Para uma história com essa sensibilidade, o ambiente construído é adequado e cumpre bem seu papel. A trilha sonora, mesmo sem grande destaque, é de excelente qualidade e complementa os episódios de forma discreta, mas eficiente, ajudando a compor a atmosfera sem tirar o foco dos acontecimentos principais.
Embora o romance esteja presente, ele não assume o papel central da narrativa. Em vez disso, o foco maior é colocado no amadurecimento dos personagens, tanto os protagonistas quanto os secundários. O envolvimento amoroso aparece como uma meta que eles podem alcançar, não como algo que guia a trama o tempo todo.
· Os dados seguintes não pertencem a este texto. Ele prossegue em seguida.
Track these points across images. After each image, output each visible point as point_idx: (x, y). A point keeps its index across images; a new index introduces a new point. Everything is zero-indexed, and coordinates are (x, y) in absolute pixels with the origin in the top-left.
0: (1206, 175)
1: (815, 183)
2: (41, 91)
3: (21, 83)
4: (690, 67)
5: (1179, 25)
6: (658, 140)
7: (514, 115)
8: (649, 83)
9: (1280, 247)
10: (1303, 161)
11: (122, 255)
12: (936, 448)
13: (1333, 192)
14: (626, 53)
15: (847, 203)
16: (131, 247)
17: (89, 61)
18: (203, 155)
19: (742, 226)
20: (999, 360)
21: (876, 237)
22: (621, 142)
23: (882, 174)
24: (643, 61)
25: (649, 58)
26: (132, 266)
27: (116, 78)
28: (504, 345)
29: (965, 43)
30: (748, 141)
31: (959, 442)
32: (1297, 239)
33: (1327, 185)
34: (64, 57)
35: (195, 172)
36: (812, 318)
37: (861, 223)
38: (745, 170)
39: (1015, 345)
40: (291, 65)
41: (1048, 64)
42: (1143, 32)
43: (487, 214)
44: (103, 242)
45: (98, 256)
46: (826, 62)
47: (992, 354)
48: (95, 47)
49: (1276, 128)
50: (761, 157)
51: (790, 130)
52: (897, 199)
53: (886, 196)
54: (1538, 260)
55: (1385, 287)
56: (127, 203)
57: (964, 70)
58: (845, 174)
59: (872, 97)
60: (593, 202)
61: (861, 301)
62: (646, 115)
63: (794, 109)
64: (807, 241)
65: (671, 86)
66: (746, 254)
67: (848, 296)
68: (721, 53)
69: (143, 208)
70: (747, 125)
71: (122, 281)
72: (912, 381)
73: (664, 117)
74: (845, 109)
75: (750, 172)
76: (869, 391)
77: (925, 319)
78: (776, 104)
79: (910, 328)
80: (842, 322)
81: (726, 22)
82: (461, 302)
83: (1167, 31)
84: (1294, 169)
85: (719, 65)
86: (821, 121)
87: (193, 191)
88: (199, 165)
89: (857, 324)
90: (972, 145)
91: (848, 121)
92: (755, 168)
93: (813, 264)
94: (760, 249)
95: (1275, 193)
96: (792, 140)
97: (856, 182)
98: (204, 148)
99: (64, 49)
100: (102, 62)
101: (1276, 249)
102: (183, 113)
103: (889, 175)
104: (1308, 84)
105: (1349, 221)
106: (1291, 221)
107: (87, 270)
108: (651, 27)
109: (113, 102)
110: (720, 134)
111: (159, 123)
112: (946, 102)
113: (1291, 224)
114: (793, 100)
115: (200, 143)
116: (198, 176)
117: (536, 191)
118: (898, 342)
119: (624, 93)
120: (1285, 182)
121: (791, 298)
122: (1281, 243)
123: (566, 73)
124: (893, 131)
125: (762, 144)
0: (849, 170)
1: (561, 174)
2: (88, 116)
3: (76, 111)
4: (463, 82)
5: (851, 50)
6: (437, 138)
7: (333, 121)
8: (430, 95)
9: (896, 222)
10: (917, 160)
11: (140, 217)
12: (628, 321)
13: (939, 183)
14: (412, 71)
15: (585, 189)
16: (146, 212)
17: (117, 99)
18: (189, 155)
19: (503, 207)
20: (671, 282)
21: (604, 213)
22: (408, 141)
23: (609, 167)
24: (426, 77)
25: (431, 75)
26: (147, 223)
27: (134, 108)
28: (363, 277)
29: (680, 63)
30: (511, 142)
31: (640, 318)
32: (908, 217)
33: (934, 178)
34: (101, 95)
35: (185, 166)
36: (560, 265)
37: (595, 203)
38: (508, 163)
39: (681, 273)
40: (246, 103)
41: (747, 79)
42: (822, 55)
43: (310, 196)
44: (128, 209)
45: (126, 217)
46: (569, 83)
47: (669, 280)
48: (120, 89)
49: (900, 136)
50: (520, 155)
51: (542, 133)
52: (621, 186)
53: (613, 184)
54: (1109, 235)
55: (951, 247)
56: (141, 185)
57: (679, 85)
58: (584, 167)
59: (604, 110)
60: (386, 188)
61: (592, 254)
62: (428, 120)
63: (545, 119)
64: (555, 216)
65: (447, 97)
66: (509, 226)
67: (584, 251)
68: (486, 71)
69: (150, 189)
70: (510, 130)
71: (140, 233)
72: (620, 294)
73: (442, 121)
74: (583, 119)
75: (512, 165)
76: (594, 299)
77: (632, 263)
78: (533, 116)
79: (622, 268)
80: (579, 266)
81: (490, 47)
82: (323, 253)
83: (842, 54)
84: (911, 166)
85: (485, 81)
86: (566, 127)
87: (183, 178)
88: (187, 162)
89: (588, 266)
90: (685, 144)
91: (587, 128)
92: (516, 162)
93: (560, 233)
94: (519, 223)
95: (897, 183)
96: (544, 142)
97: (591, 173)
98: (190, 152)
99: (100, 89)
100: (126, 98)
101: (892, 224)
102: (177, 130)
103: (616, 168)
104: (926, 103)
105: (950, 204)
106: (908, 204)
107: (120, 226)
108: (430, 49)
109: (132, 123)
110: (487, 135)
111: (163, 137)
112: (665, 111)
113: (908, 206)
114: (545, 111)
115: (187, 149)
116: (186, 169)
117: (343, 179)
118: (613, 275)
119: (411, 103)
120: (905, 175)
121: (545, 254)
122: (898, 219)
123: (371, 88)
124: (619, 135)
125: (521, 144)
A prioridade está nas transformações internas e no crescimento emocional dos personagens.
Os momentos de humor e os episódios mais românticos aparecem ao longo da história, mas de forma ocasional. O anime trata, acima de tudo, das situações comuns da adolescência e das dificuldades emocionais que podem surgir nesse período. A atmosfera, no geral, é mais séria do que a de outros animes do mesmo gênero, o que traz um tom mais realista à obra.
É importante mencionar que o anime termina sem entregar uma conclusão definitiva. A história permanece em aberto, o que pode deixar uma sensação de incerteza em quem espera uma resolução clara. Para descobrir o desfecho completo da narrativa, é necessário continuar acompanhando a história através do manga.
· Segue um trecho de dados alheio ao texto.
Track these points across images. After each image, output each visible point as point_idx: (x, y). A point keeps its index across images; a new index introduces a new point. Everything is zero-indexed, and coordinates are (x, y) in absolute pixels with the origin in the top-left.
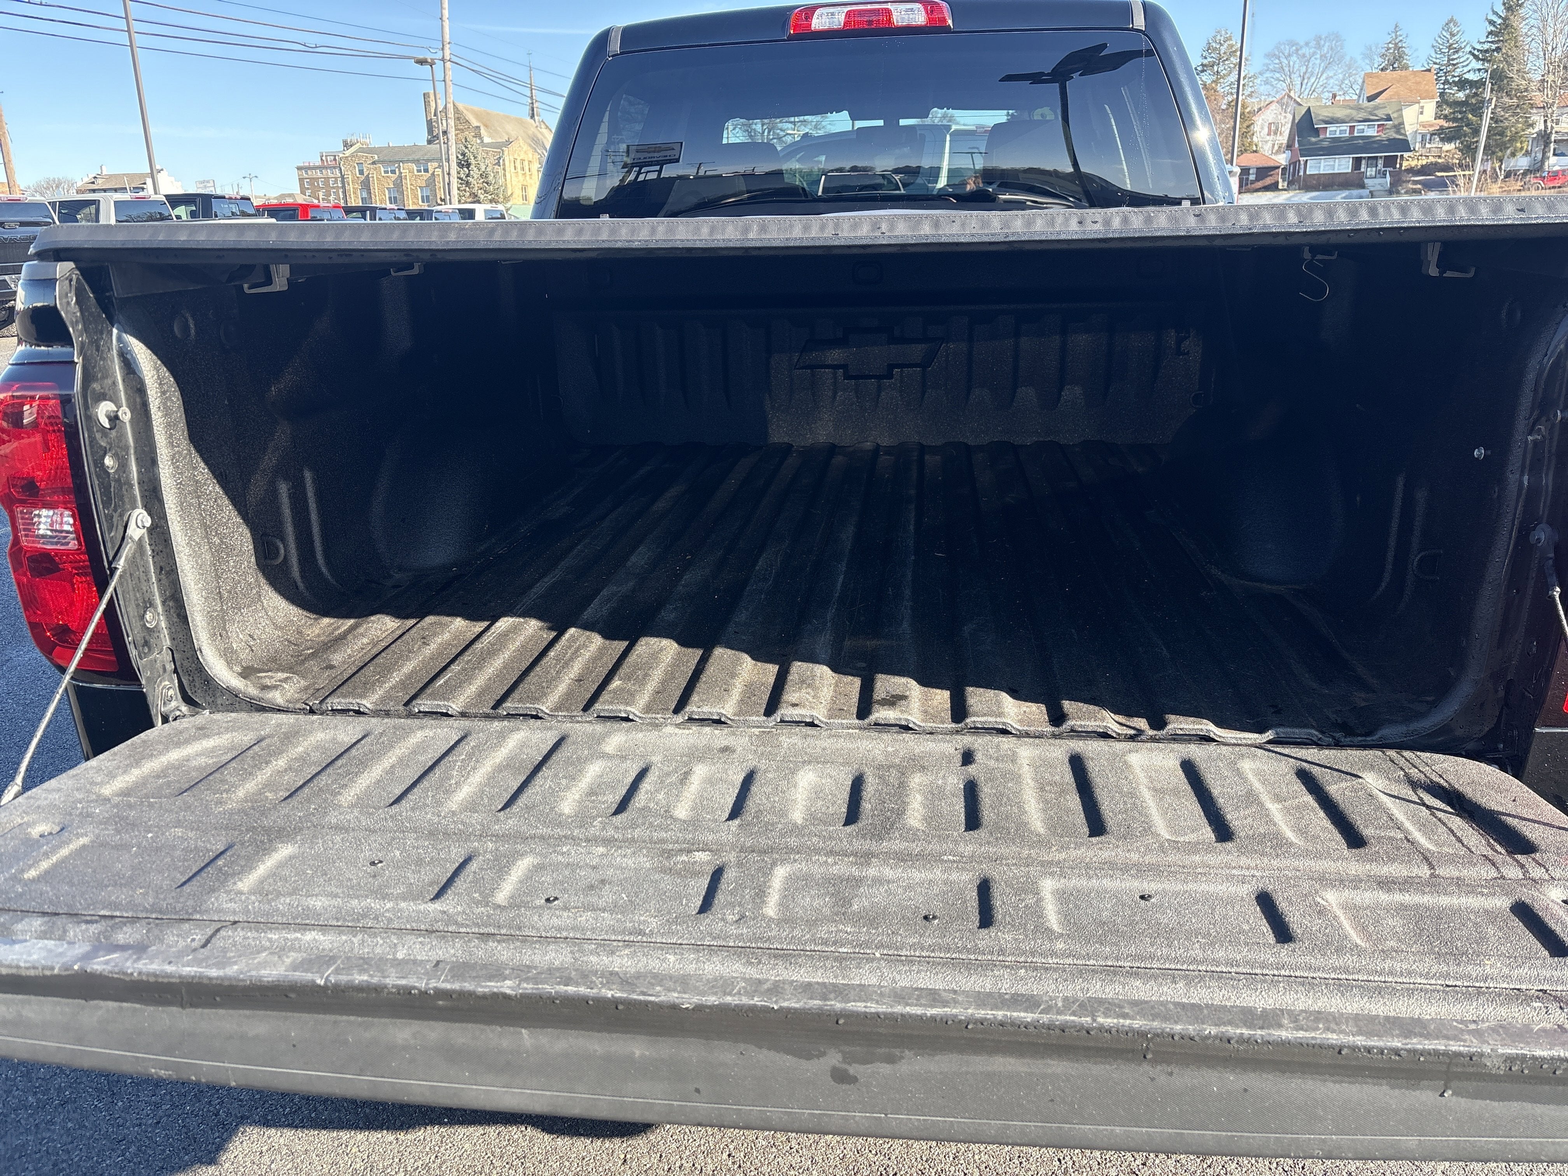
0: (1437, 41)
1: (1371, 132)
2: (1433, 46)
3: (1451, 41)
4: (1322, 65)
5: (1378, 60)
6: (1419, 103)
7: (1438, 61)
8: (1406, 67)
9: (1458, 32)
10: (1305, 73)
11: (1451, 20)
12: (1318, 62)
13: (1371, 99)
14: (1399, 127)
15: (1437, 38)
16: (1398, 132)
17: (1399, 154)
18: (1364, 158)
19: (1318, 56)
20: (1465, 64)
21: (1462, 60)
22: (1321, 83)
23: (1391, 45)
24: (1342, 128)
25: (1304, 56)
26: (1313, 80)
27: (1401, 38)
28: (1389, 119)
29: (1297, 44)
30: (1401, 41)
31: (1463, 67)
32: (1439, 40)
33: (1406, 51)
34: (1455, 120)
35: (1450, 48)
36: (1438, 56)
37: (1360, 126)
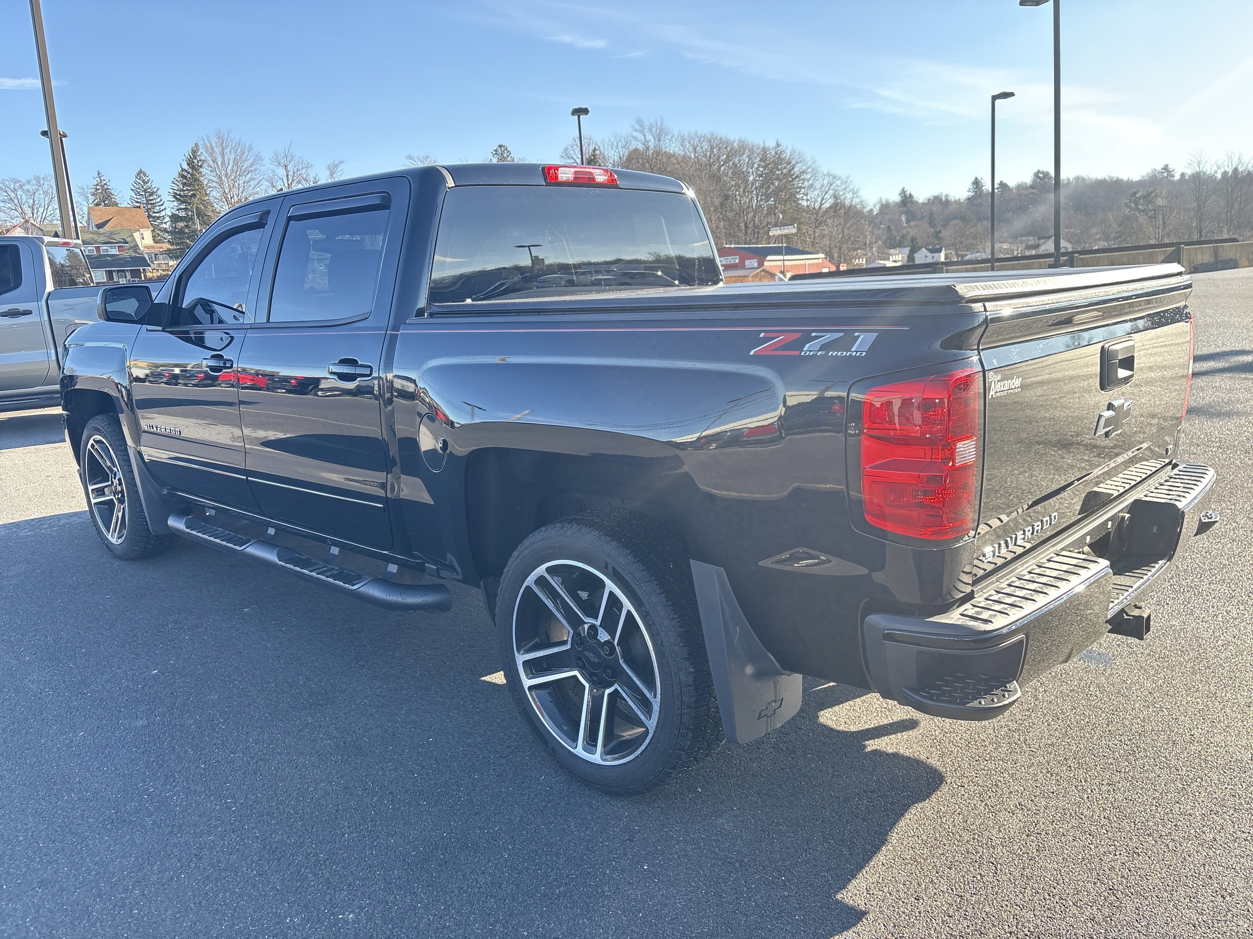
0: (134, 186)
1: (114, 251)
2: (132, 190)
3: (145, 187)
4: (46, 199)
5: (91, 199)
6: (139, 231)
7: (139, 200)
8: (116, 204)
9: (149, 180)
10: (33, 205)
11: (141, 172)
12: (42, 196)
13: (99, 226)
14: (136, 247)
15: (134, 184)
16: (136, 252)
17: (141, 269)
18: (114, 271)
19: (41, 192)
20: (160, 204)
21: (157, 201)
22: (49, 213)
23: (98, 187)
24: (89, 248)
25: (28, 191)
26: (41, 210)
27: (105, 182)
28: (126, 242)
29: (20, 181)
30: (106, 184)
31: (160, 206)
32: (135, 185)
33: (113, 192)
34: (177, 244)
35: (145, 191)
36: (138, 197)
37: (104, 247)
Ao Haru Ride é um slice of life que aposta em realismo emocional e reflexões sobre a vida. A obra vale a pena tanto pelo entretenimento quanto pelas pequenas lições que transmite sobre amadurecimento e relações humanas.
Para quem quiser assistir, o anime Ao Haru Ride (ou Blue Spring Ride) está disponível na Crunchyroll. A versão live-action, de 2023, está disponível com legendas em português na plataforma Viki. Já o mangá está à venda no Brasil pela editora Panini, também em português.